Pilgrim
Puritanboard Commissioner
Maybe I'm just too much of a fundamentalist (from a separatist standpoint) to fit in long term with the SBC as it is at this point with the vast diversity of views on nearly every side.
No, you sound more like a former Presbyterian who finds it hard to shake the "warrior child" mentality, even as a Baptist!
That's actually pretty accurate except that I came into Presbyterianism with the "warrior child" mentality fully intact! To cut a long story short, the "warrior" mentality was actually a hindrance to me joining a congregation of the Only Perfect Church in the first place. The justification controversy was raging at its hottest then and the report on that issue was still a couple of years away.
With regard to how I view evangelicalism (including the SBC) the second volume of Iain Murray's biography of Martyn Lloyd-Jones had a profound impact on me. By contrast, those who take their cues from Keller and others of a similar mindset identify a lot more with the late John Stott on the issues that caused the division between them. (And they disagreed on a lot more than just whether or not evangelicals should get out of the Church of England.) Not realizing the number of those of the latter mentality among younger SB's was one of the main sources of my frustration in having to don the warrior helmet again.
The Lloyd-Jones (and MacArthur, even if you take out the teetotalism and dispensationalism) brand of evangelical separatism is deemed "fundamentalism" by many Southern Baptists, including many of the "Young, Restless and Reformed." With some of them (and I'm referring to Calvinistic men) if you question anything that an apparently successful ministry is doing, especially a Calvinistic ministry, you're called a fundamentalist, (or some other label depending on the issue) which is often an attempt to dismiss the concern without addressing it. "Don't bother with that fundy."

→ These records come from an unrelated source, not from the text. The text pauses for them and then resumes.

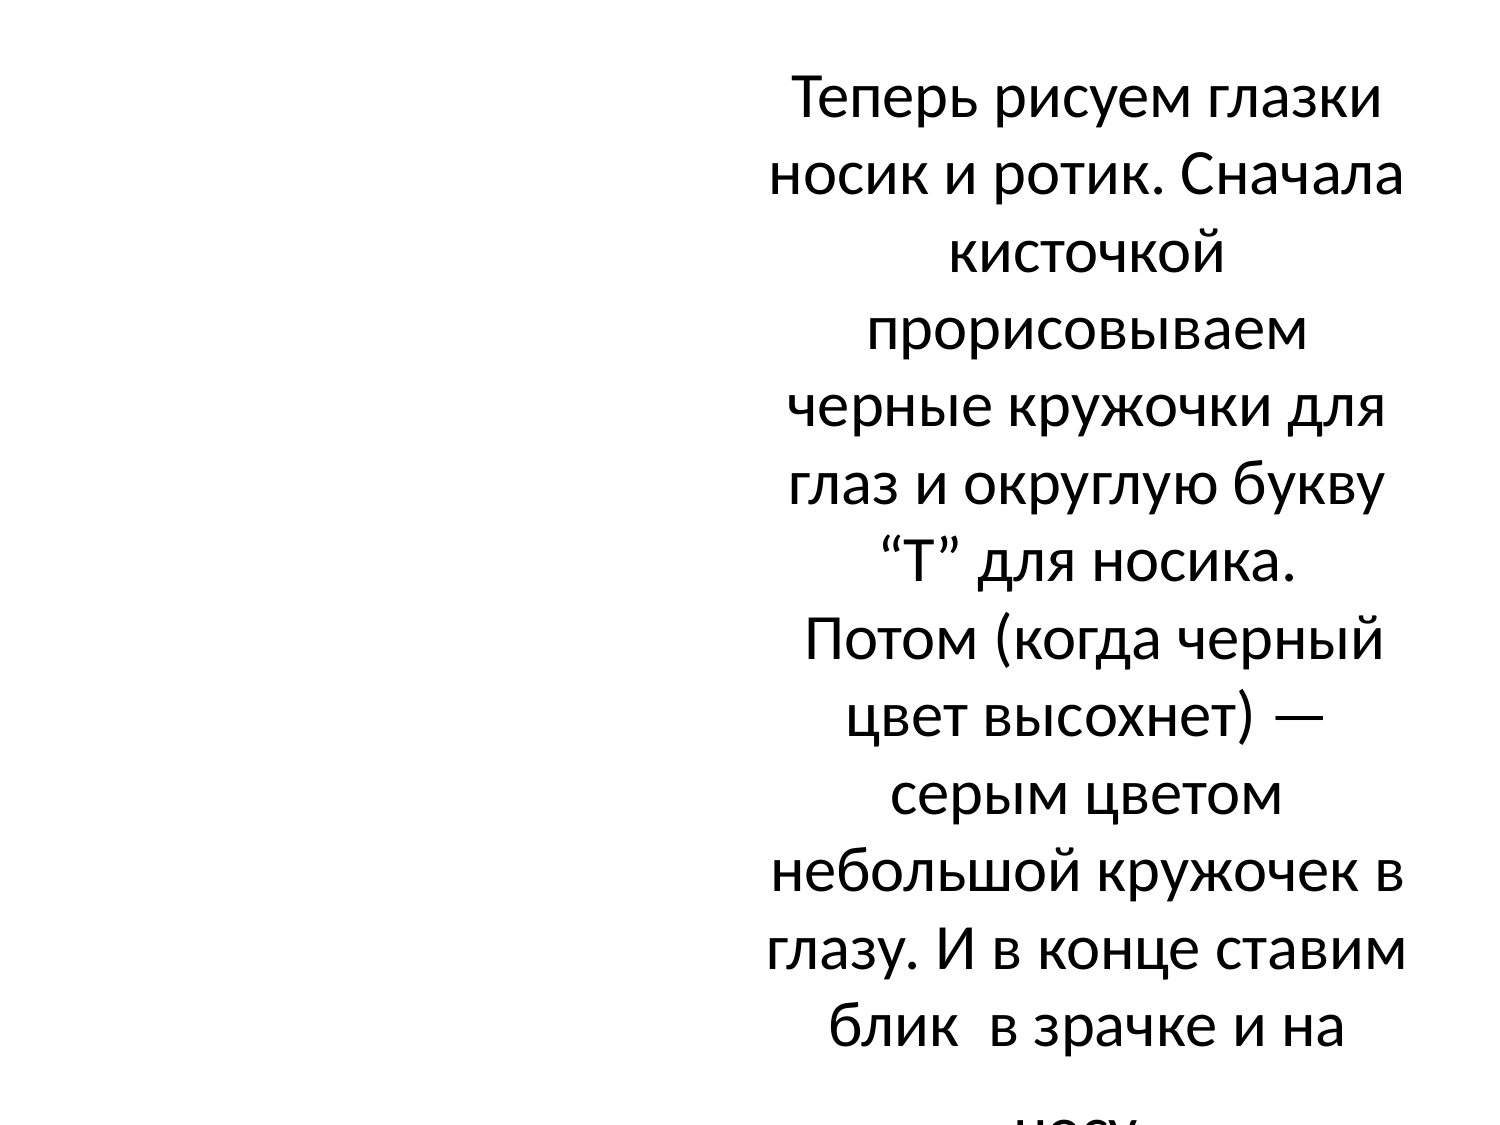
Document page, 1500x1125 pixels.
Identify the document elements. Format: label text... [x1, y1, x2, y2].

title Теперь рисуем глазки носик и ротик. Сначала кисточкой прорисовываем черные кружочки для глаз и округлую букву “Т” для носика. Потом (когда черный цвет высохнет) — серым цветом небольшой кружочек в глазу. И в конце ставим блик в зрачке и на носу. [750, 45, 1425, 1083]
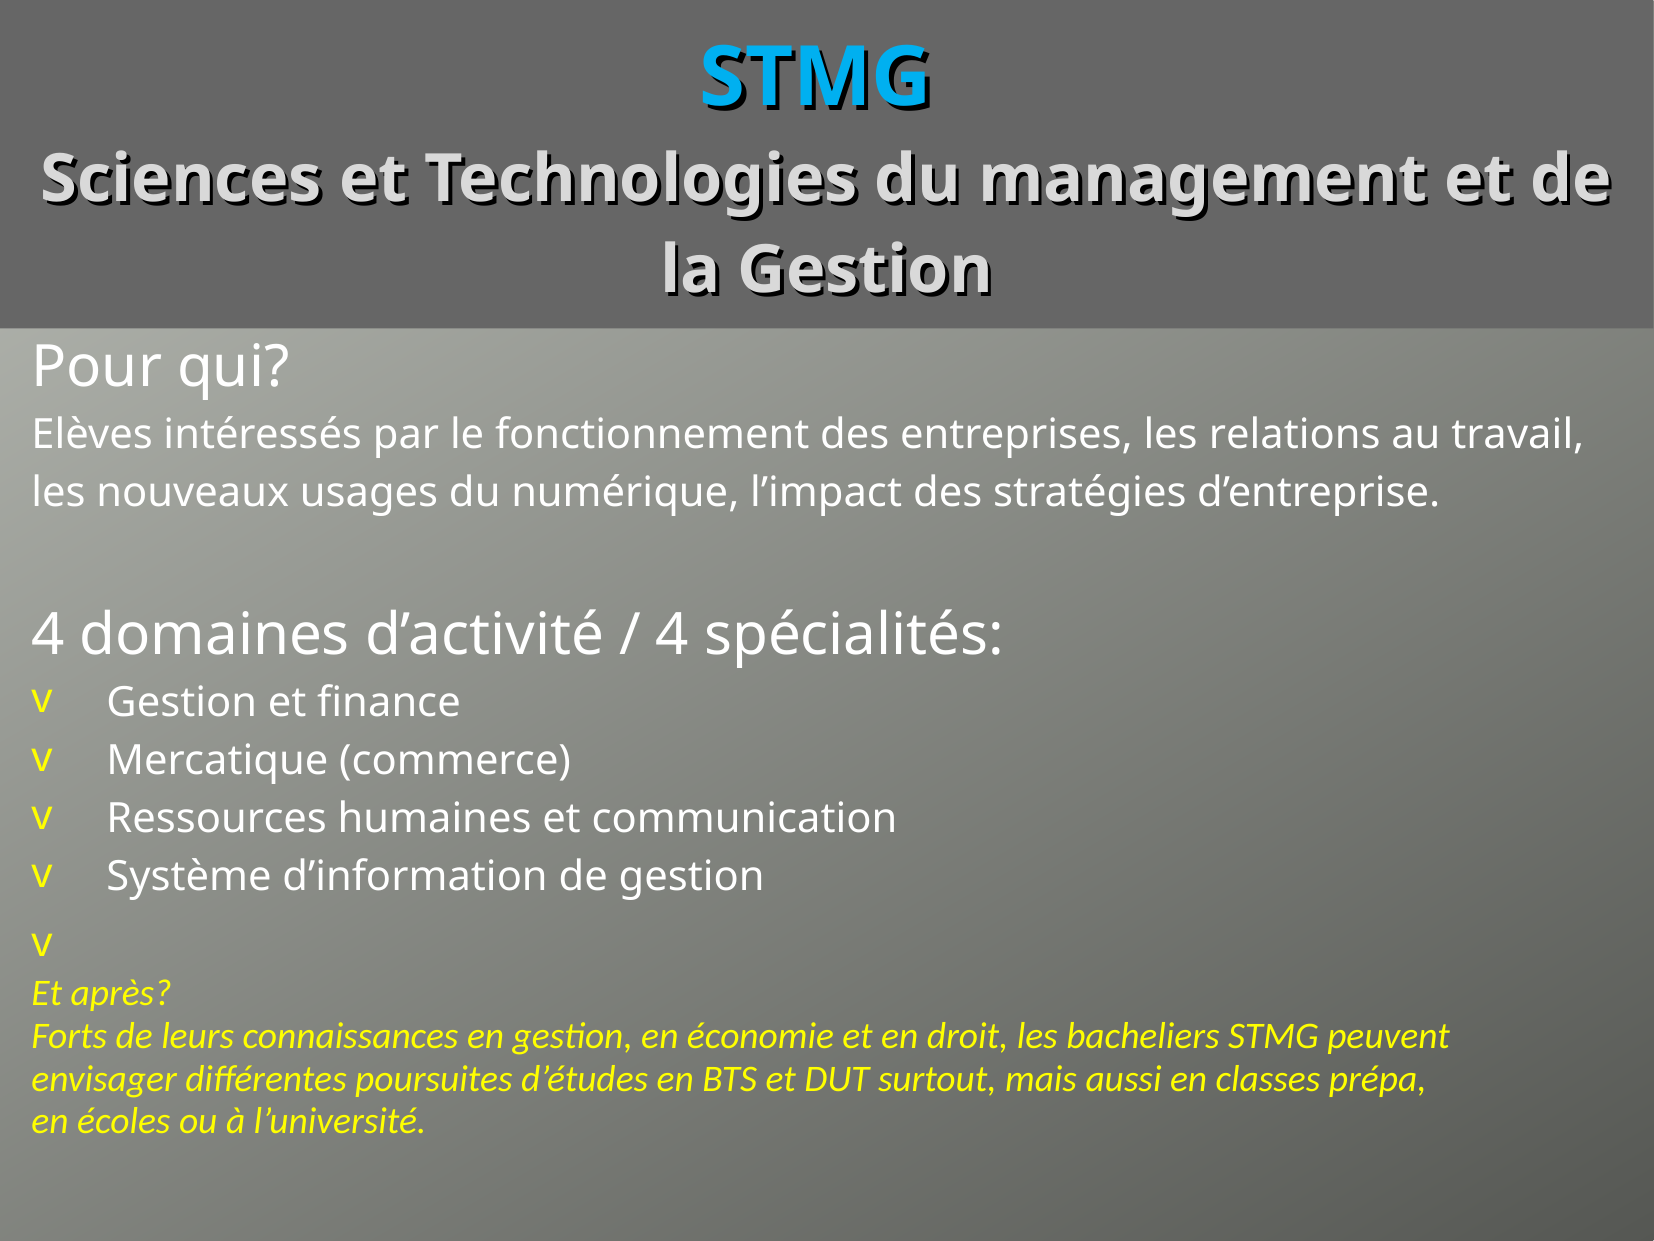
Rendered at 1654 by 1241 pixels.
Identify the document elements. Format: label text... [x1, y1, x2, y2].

text_box STMG Sciences et Technologies du management et de la Gestion [0, 0, 1654, 329]
text_box Pour qui? Elèves intéressés par le fonctionnement des entreprises, les relations au travail, les nouveaux usages du numérique, l’impact des stratégies d’entreprise. 4 domaines d’activité / 4 spécialités: Gestion et finance Mercatique (commerce) Ressources humaines et communication Système d’information de gestion Et après? Forts de leurs connaissances en gestion, en économie et en droit, les bacheliers STMG peuvent envisager différentes poursuites d’études en BTS et DUT surtout, mais aussi en classes prépa, en écoles ou à l’université. [16, 328, 1628, 1131]
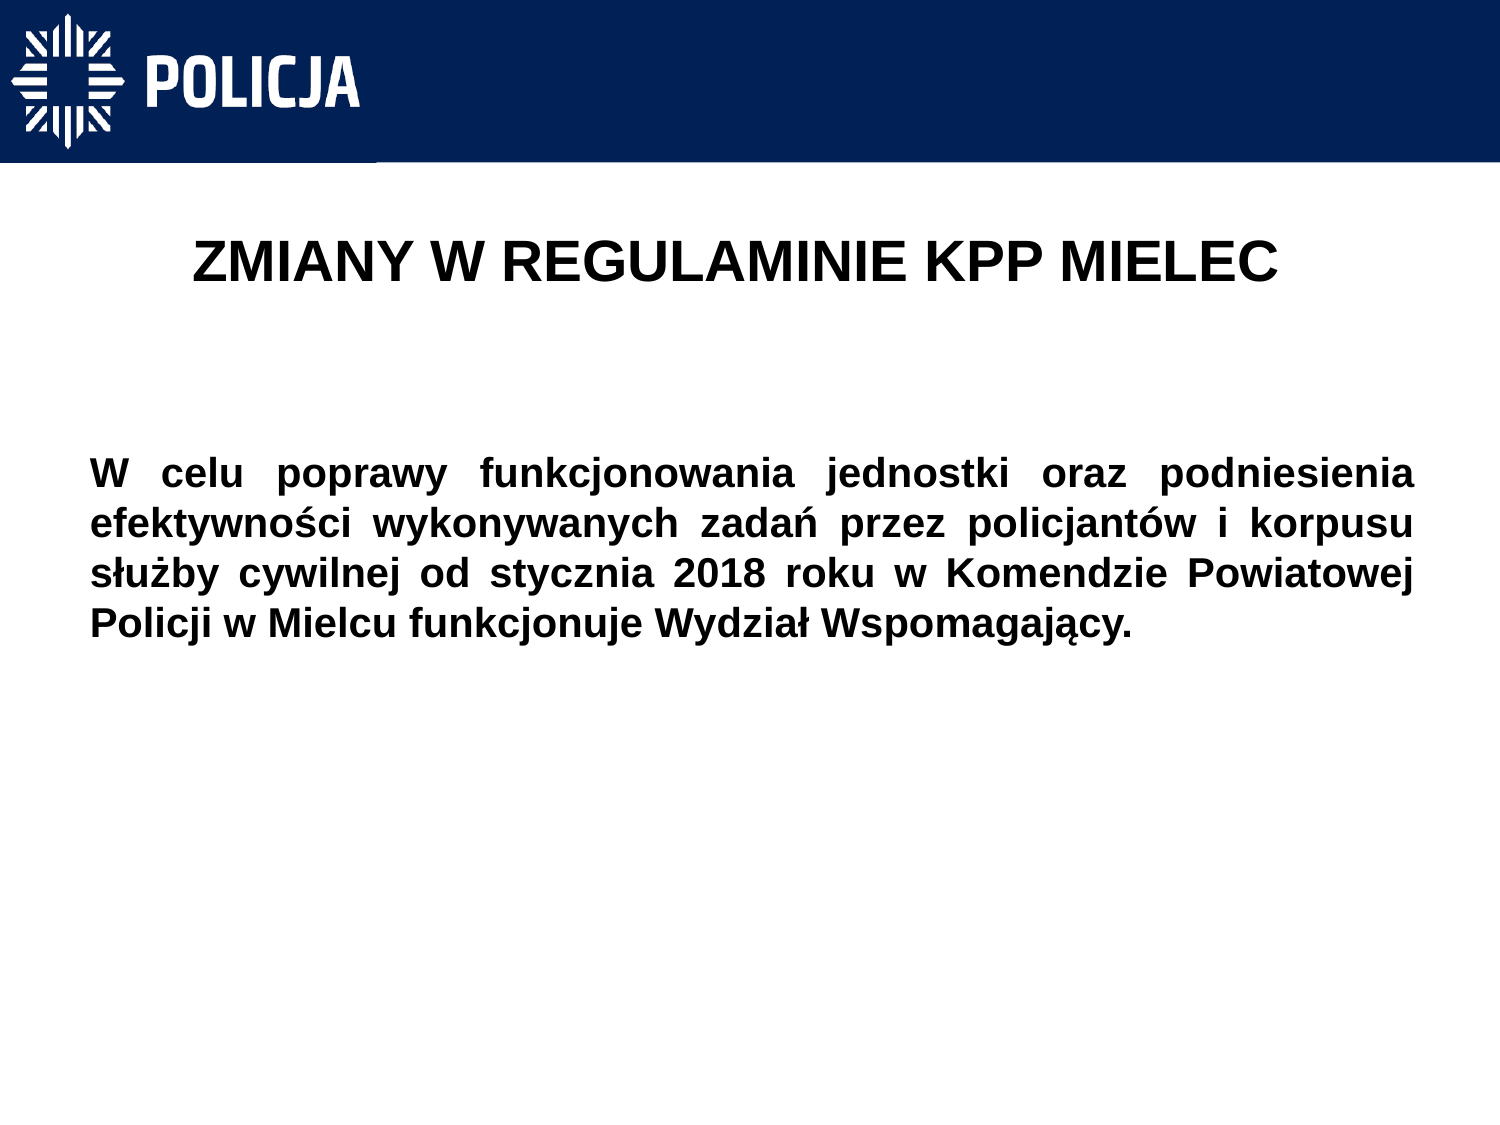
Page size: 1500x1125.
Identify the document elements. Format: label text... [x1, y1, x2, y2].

I don't know that anyone who strongly identifies with the position Lloyd-Jones took with regard to Graham, Packer, etc. can be fully at home in the SBC or any other similarly broad based denomination. I know a good many men of that mindset who do make that their home from a denominational standpoint, but to borrow a term from our political discourse, they are basically SBINOS (in name only) who have little or no interest in denominational involvement beyond the local church or at best the associational level. Where I get hung up is "but the $$ I put in the plate is going to support such and such abomination." But that's probably inevitable to some extent no matter what your affiliation is if you support any kind of work beyond the local congregation.
With regard to the "New Evangelicalism" that Lloyd-Jones differed with (in a somewhat less strident way than American fundamentalists did) there's a good case to be made that the turnaround of SBTS (and the SBC in general) is their greatest triumph. Both Mohler and Moore have been strongly influenced by Carl F.H. Henry. With regard to cultural engagement coupled with orthodox protestantism (albeit somewhat less broadly evangelical, being a denominational school) they seem to be succeeding where Fuller failed.